Wabash Alums Excited About Program
by Howard W. Hewitt
December 22, 2008
Wabash graduates who have found successful careers in business and leaders of current business-related programs are praising the new Wabash Business Leadership Program.
President Patrick White announced a $375,000 Lilly Endowment Inc. grant on December 9, which will create the Business Leadership Program. The Lilly grant will be matched with $1.52 million in institutional funds to develop the program over a five-year period. Lu Hamilton, who has worked with the marketing and business immersion programs, will be working to assure the program's success.
Many alumni have been active in business development activities at Wabash and several were important in helping the College develop the new program. They are now praising the next step.
"I felt a leadership/business program would be a great complement to the liberal arts education," said Brian Clem ‘04. "I believe a liberal arts education is the best background to bring into business. The education I received at Wabash enabled me to think critically and holistically about the problems I encountered in the business world in a way that a more narrowly-focused education would not have allowed.

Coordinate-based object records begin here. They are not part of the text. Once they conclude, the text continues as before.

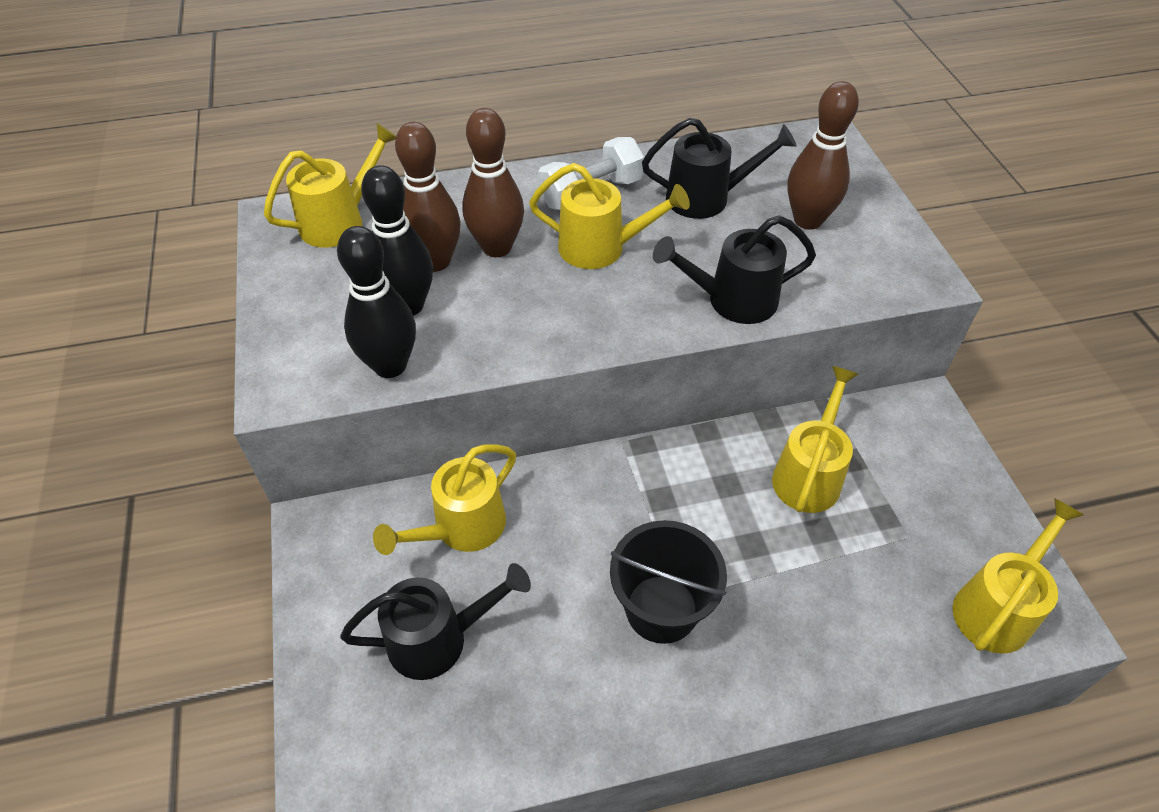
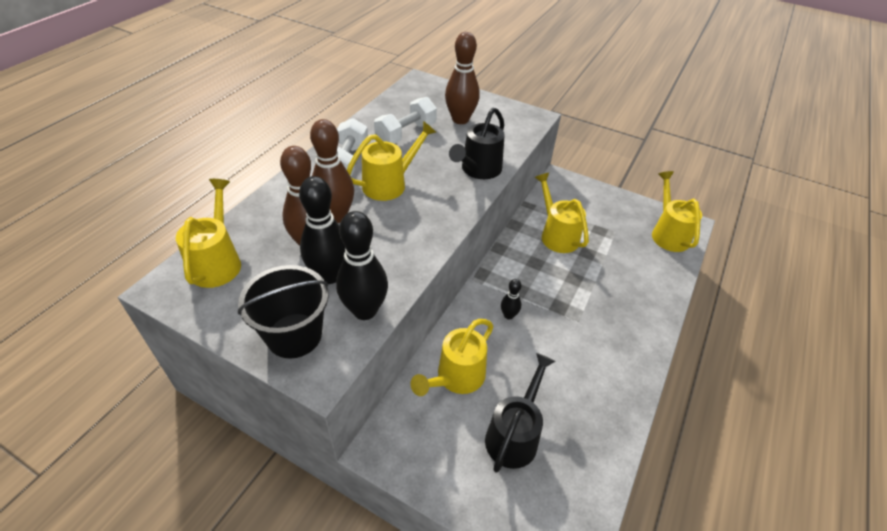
camera: 50 degrees left, 5 degrees down
yellow watering can [373,445,516,555] -> yellow watering can turned 45 degrees clockwise [411,319,493,396]
black bucket [610,520,727,644] -> black bucket moved to [238,265,328,358]
black watering can [642,117,797,219] -> white dumbbell [374,97,437,144]
none -> black bowling pin [501,279,521,320]

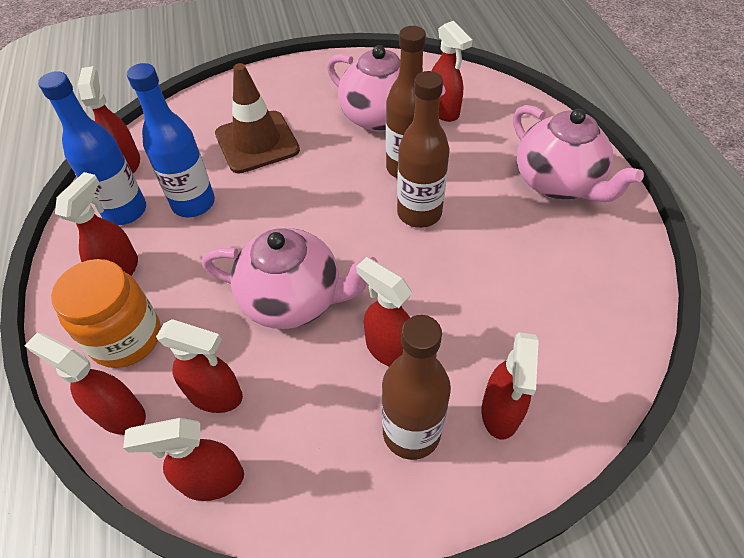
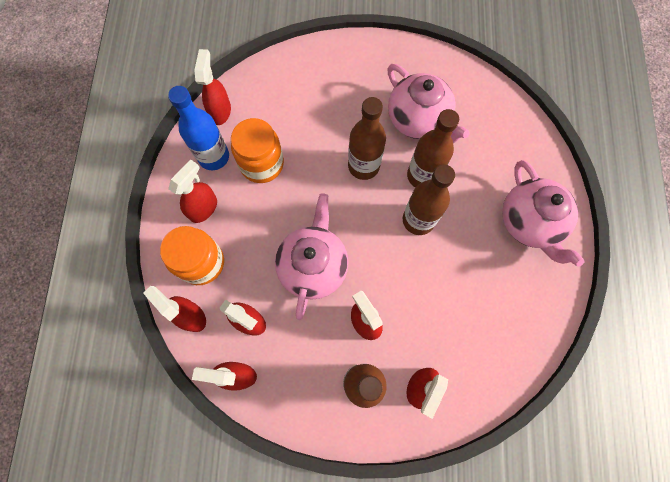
camera: 15 degrees right, 20 degrees up
blue bottle [127,63,215,217] -> orange jar [231,118,284,183]
pink teapot [202,228,378,329] -> pink teapot turned 105 degrees counterclockwise [275,193,349,320]
brown traffic cone [215,63,300,174] -> none
red spray bottle [432,21,472,122] -> none
none -> brown bottle [348,97,386,180]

However, it was as a recruiter back on campus that I really started feeling the need for such a program."
The program could help address the wants and needs of many young men who apply for Wabash admission.
The program will combine courses currently in the business sequence with many other business-related programs and activities already in place.
"When I think about combining a normal Wabash education with a Wabash business education, I can only imagine the leaders that will be produced and what the future holds," said Roland Morin ’91, who runs his own marketing business and teaches the spring marketing immersion class. "Wabash has a unique opportunity to position itself as a training ground for the next generation of business leaders and entrepreneurs.
"The BLP will allow Wabash another unique selling point to attract young men who want to be prepared to compete in the marketplace against graduates from formal business schools."
Clem, who works for Eli Lilly and Co. and is currently on leave working on his MBA at Stanford, said it’s the job search environment where the BLP will make a difference. "While Wabash students certainly have the analytical skills companies are looking for, some did not do as well in interviews because they lacked the business acumen of their peers. In some cases, Wabash students were at a disadvantage in the interview process simply because recruiters wanted to see a certain amount of 'business' education on applicants’ resumes. I think the BLP will help polish off what is a great preparation for a career in business, and help market the students for jobs in the business world."
The unique combination of tradition classroom learning, internships, externships, and business programs is what will make the Wabash experience unique.
"This new program’s combination of classes and co-curricular activities, such as immersions and internships, will allow students to learn to apply what’s in the classroom to messy, real-world situations, just like the ones they will encounter in their careers," said Kathy Wise, who leads the eight-week summer business immersion program.
Morin has two years of experience leading students through the marketing immersion week and always comes away impressed. "The students come prepared, ask hard questions, and make connections between real life situations and marketing paradigms that take people who work in the business years to learn.
"The mix of classroom education, seminars, immersion programs, externships, internships, presentation skills and alumni interaction clearly demonstrates the BLP students will leave Wabash with a depth of understanding of 'real world' business experience that few programs, anywhere, can match."
In photos: Top right, Morin leading a marketing immersion class through a discussion at a downtown South Bend business. Lower left, Steve Zajac '10 and Patrick McAlister '10 stop off in Times Square during an externship visit to New York City.